I have recently started reading this this snooty art mag that comes out of Brooklyn, where most of the arrogant art scene lives these days. They're tucked in right above the neighborhood natives and family owned bakeries. The magazine is pretty exclusive but it also has just the right amount of strange bullshit in it to make me think that at least one person there is freaky enough and worth paying attention to. Way too many of us (ah, that would be artists) are so fucking eager to sell out that hardly anyone knows what it means to take a true creative risk that doesn't involve Flash, Photoshopping or an extremely over-designed layout. This magazine seems to be more of an equal collaborative effort. Anyway, I was on the subway home from work reading an article on Shit by Rob DeSalle. Specifically fossilized dino shit from the Jurassic period. While the whole article was absolutely fascinating, one sentence, in particular, stuck in my head.
"The largest fossil from this "defecation event" is about five feet long and two feet wide, and is tapered at both ends, a typical marker of a well-preserved coprolite."
See, the thing is I am about five feet long and two feet wide, and well, yes I suppose I could be described as "tapered at both ends". Made me think wow I am as big as dino shit. Awesome. I stopped reading, looked around the semi-crowded R-Train to Brooklyn, and smiled. It was fun and funny.

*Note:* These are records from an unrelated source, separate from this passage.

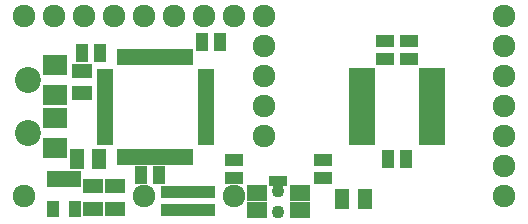
<source format=gbr>
G04 #@! TF.FileFunction,Soldermask,Top*
%FSLAX46Y46*%
G04 Gerber Fmt 4.6, Leading zero omitted, Abs format (unit mm)*
G04 Created by KiCad (PCBNEW 4.0.2+dfsg1-stable) date jeu. 11 mai 2017 22:37:16 CEST*
%MOMM*%
G01*
G04 APERTURE LIST*
%ADD10C,0.100000*%
%ADD11R,1.289000X1.797000*%
%ADD12R,1.797000X1.289000*%
%ADD13R,1.101040X1.400760*%
%ADD14R,1.400000X0.900000*%
%ADD15R,0.900000X1.400000*%
%ADD16R,1.035000X1.543000*%
%ADD17C,1.924000*%
%ADD18R,1.543000X1.035000*%
%ADD19R,2.180540X0.704800*%
%ADD20R,2.180540X0.699720*%
%ADD21C,2.200000*%
%ADD22R,2.100000X1.700000*%
%ADD23R,1.800000X1.450000*%
%ADD24R,1.500000X0.850000*%
%ADD25C,1.100000*%
G04 APERTURE END LIST*
D10*
D11*
X131635500Y-88963500D03*
X133540500Y-88963500D03*
D12*
X134874000Y-91249500D03*
X134874000Y-93154500D03*
X133032500Y-93154500D03*
X133032500Y-91249500D03*
D13*
X131508500Y-93154500D03*
X129603500Y-93154500D03*
X129603500Y-90614500D03*
X130556000Y-90614500D03*
X131508500Y-90614500D03*
D14*
X142553000Y-87318500D03*
X142553000Y-86518500D03*
X142553000Y-85718500D03*
X142553000Y-84918500D03*
X142553000Y-84118500D03*
X142553000Y-83318500D03*
X142553000Y-82518500D03*
X142553000Y-81718500D03*
D15*
X141103000Y-80268500D03*
X140303000Y-80268500D03*
X139503000Y-80268500D03*
X138703000Y-80268500D03*
X137903000Y-80268500D03*
X137103000Y-80268500D03*
X136303000Y-80268500D03*
X135503000Y-80268500D03*
D14*
X134053000Y-81718500D03*
X134053000Y-82518500D03*
X134053000Y-83318500D03*
X134053000Y-84118500D03*
X134053000Y-84918500D03*
X134053000Y-85718500D03*
X134053000Y-86518500D03*
X134053000Y-87318500D03*
D15*
X135503000Y-88768500D03*
X136303000Y-88768500D03*
X137103000Y-88768500D03*
X137903000Y-88768500D03*
X138703000Y-88768500D03*
X139503000Y-88768500D03*
X140303000Y-88768500D03*
X141103000Y-88768500D03*
D16*
X138620500Y-90297000D03*
X137096500Y-90297000D03*
D17*
X137340000Y-92075000D03*
D18*
X139509500Y-91757500D03*
X139509500Y-93281500D03*
X142557500Y-91757500D03*
X142557500Y-93281500D03*
X141033500Y-91757500D03*
X141033500Y-93281500D03*
D17*
X127180000Y-92075000D03*
X127180000Y-76835000D03*
X144960000Y-92075000D03*
X132260000Y-76835000D03*
X129720000Y-76835000D03*
X134800000Y-76835000D03*
X137340000Y-76835000D03*
X144960000Y-76835000D03*
X147500000Y-76835000D03*
X142420000Y-76835000D03*
X139880000Y-76835000D03*
X147500000Y-79375000D03*
X147500000Y-81915000D03*
X147500000Y-84455000D03*
X147500000Y-86995000D03*
D16*
X142240000Y-78994000D03*
X143764000Y-78994000D03*
D17*
X167820000Y-76835000D03*
X167820000Y-79375000D03*
X167820000Y-81915000D03*
X167820000Y-84455000D03*
X167820000Y-86995000D03*
X167820000Y-89535000D03*
D19*
X155780740Y-82225000D03*
X155780740Y-82875000D03*
X155780740Y-83525000D03*
X155780740Y-84175000D03*
X155780740Y-84825000D03*
X155780740Y-85475000D03*
X155780740Y-86125000D03*
X155780740Y-86775000D03*
D20*
X161719260Y-86775000D03*
X161719260Y-86125000D03*
X161719260Y-85475000D03*
X161719260Y-84825000D03*
X161719260Y-84175000D03*
X161719260Y-83525000D03*
X161719260Y-82875000D03*
X161719260Y-82225000D03*
D19*
X155778200Y-81575000D03*
X155778200Y-87425000D03*
X161719260Y-87425000D03*
D20*
X161719260Y-81575000D03*
D17*
X167820000Y-92075000D03*
D18*
X157759400Y-80467200D03*
X157759400Y-78943200D03*
D16*
X157988000Y-88925400D03*
X159512000Y-88925400D03*
D18*
X159740600Y-80467200D03*
X159740600Y-78943200D03*
X144957800Y-89052400D03*
X144957800Y-90576400D03*
D11*
X154139900Y-92329000D03*
X156044900Y-92329000D03*
D18*
X152527000Y-90576400D03*
X152527000Y-89052400D03*
D21*
X127500000Y-82250000D03*
X127500000Y-86750000D03*
D22*
X129850000Y-81000000D03*
X129850000Y-83500000D03*
X129850000Y-85500000D03*
X129850000Y-88000000D03*
D12*
X132080000Y-81470500D03*
X132080000Y-83375500D03*
D16*
X132080000Y-79971900D03*
X133604000Y-79971900D03*
D23*
X146917000Y-91807200D03*
X150517000Y-91807200D03*
X146917000Y-93257200D03*
X150517000Y-93257200D03*
D24*
X148717000Y-90832200D03*
D25*
X148717000Y-93432200D03*
X148717000Y-91632200D03*
M02*

</source>
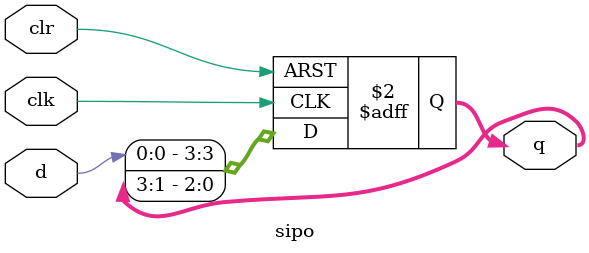
<source format=v>

module sipo(input d, clk,clr, output reg [3:0] q);
 always@(posedge clk or posedge clr) begin
  
  if(clr)begin
   q <= 4'b0000;
  end
  
  else begin
   q[3] <= d;
   q[2] <= q[3];
   q[1] <= q[2] ;
   q[0] <= q[1];
  end
  end
    
endmodule

</source>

Obviously, I am not ready to be back from my big fat lesbian vacation. Hell no and I probably shouldn't even be in public. And my-oh-my what have I came back to? Oi, I cannot even begin to go into it. I love my new apartment, though. Love it, love it. Boxes are everywhere and in what is a complete first for me after three weeks I finally unpacked the stereo. Jasmine and I built the unit from Crate&Barrel and now the stereo is out in the daylight. Hello, neighbor!

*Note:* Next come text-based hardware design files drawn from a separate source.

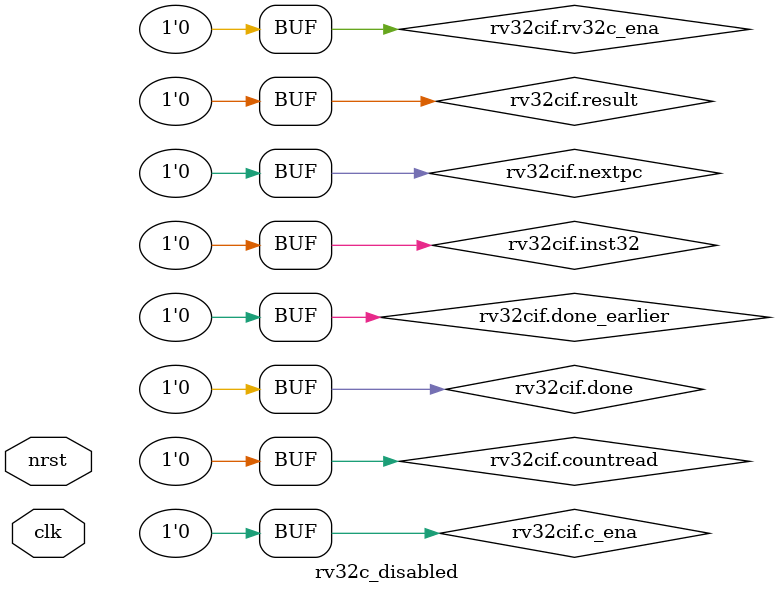
<source format=sv>
`include "rv32c_if.vh"
`include "fetch_buffer_if.vh"
`include "decompressor_if.vh"

module rv32c_disabled
(
  input logic clk, nrst,
  rv32c_if.rv32c rv32cif 
 );


  assign rv32cif.done = '0;
  assign rv32cif.done_earlier = '0;
  assign rv32cif.nextpc = '0;
  assign rv32cif.countread = '0;
  assign rv32cif.result = '0;
  assign rv32cif.inst32 = '0;
  assign rv32cif.c_ena = '0;

  assign rv32cif.rv32c_ena = '0;

endmodule

</source>
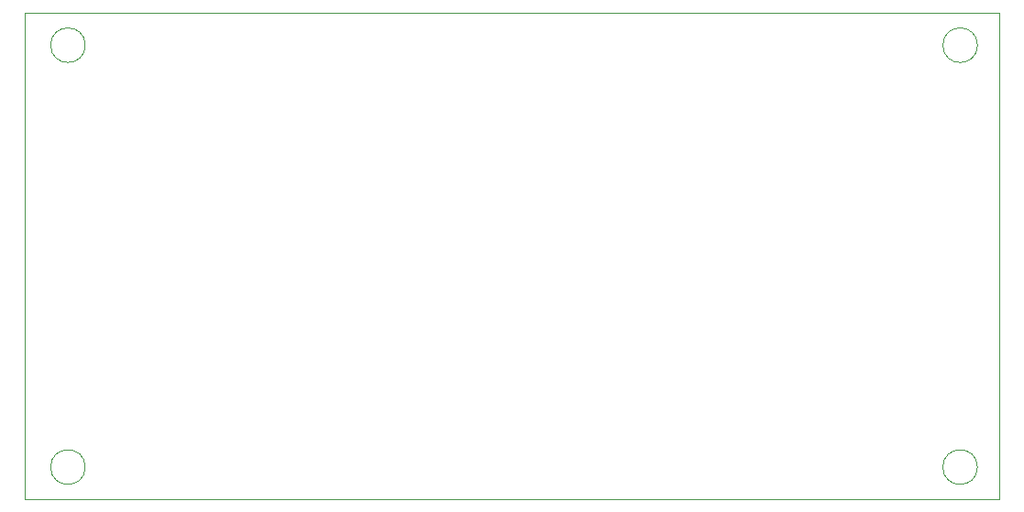
<source format=gm1>
%TF.GenerationSoftware,KiCad,Pcbnew,8.0.8*%
%TF.CreationDate,2025-06-29T12:51:07+09:00*%
%TF.ProjectId,PowerSeparate,506f7765-7253-4657-9061-726174652e6b,rev?*%
%TF.SameCoordinates,Original*%
%TF.FileFunction,Profile,NP*%
%FSLAX46Y46*%
G04 Gerber Fmt 4.6, Leading zero omitted, Abs format (unit mm)*
G04 Created by KiCad (PCBNEW 8.0.8) date 2025-06-29 12:51:07*
%MOMM*%
%LPD*%
G01*
G04 APERTURE LIST*
%TA.AperFunction,Profile*%
%ADD10C,0.050000*%
%TD*%
G04 APERTURE END LIST*
D10*
X154000000Y-97000000D02*
G75*
G02*
X150800000Y-97000000I-1600000J0D01*
G01*
X150800000Y-97000000D02*
G75*
G02*
X154000000Y-97000000I1600000J0D01*
G01*
X66000000Y-55000000D02*
X156000000Y-55000000D01*
X66000000Y-100000000D02*
X156000000Y-100000000D01*
X156000000Y-55000000D02*
X156000000Y-100000000D01*
X66000000Y-55000000D02*
X66000000Y-100000000D01*
X154000000Y-58000000D02*
G75*
G02*
X150800000Y-58000000I-1600000J0D01*
G01*
X150800000Y-58000000D02*
G75*
G02*
X154000000Y-58000000I1600000J0D01*
G01*
X71600000Y-97000000D02*
G75*
G02*
X68400000Y-97000000I-1600000J0D01*
G01*
X68400000Y-97000000D02*
G75*
G02*
X71600000Y-97000000I1600000J0D01*
G01*
X71600000Y-58000000D02*
G75*
G02*
X68400000Y-58000000I-1600000J0D01*
G01*
X68400000Y-58000000D02*
G75*
G02*
X71600000Y-58000000I1600000J0D01*
G01*
M02*

</source>
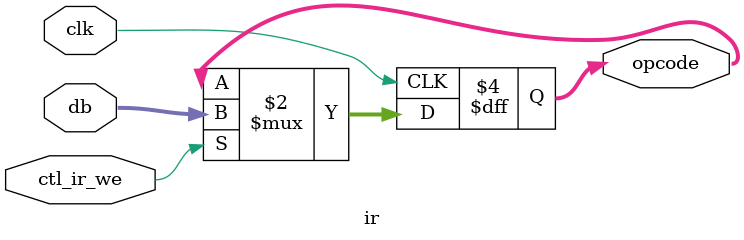
<source format=v>


module ir(
	ctl_ir_we,
	clk,
	db,
	opcode
);


input wire	ctl_ir_we;
input wire	clk;
input wire	[7:0] db;
output reg	[7:0] opcode;






always@(posedge clk)
begin
if (ctl_ir_we)
	begin
	opcode[7:0] <= db[7:0];
	end
end


endmodule

</source>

The RNC protests start Sunday and this city is clamping down. ("Working for the clampdown But ha! Gitalong! Gitalong!") I saw a 70lbs overweight NYC cop standing on a crowded street corner, with a semi-automatic machine gun wrapped around his torso. He was picking shit out of his teeth with what I would like to think was a toothpick and watching the NYU girls walk down the street with their short skirts, flip-flops and surgically implanted cell phones. Then Jasmine told me that a rent-a-cop searched her purse the other day before he would let her INTO the Newport/Pavonia Mall. It is a fucking mall in NJ people. Let her blow it up.
But the real freak show has already started. The Village is starting to look, even more, eclectic would be the word I suppose, than usual. "They say" that over 200,000 protesters are coming here to scream at all of us. Deep down and walking around one can't easily tell who is a Democrat and who is a Republican so they are just going to scream at everyone. Great. Sunday, after moving Jasmine into her dorm room at 9 am in the morning, Martha and I will be driving back to New Jersey with an "Anybody but Bush" bumper sticker on our asses. Our own little silent scream on I-80.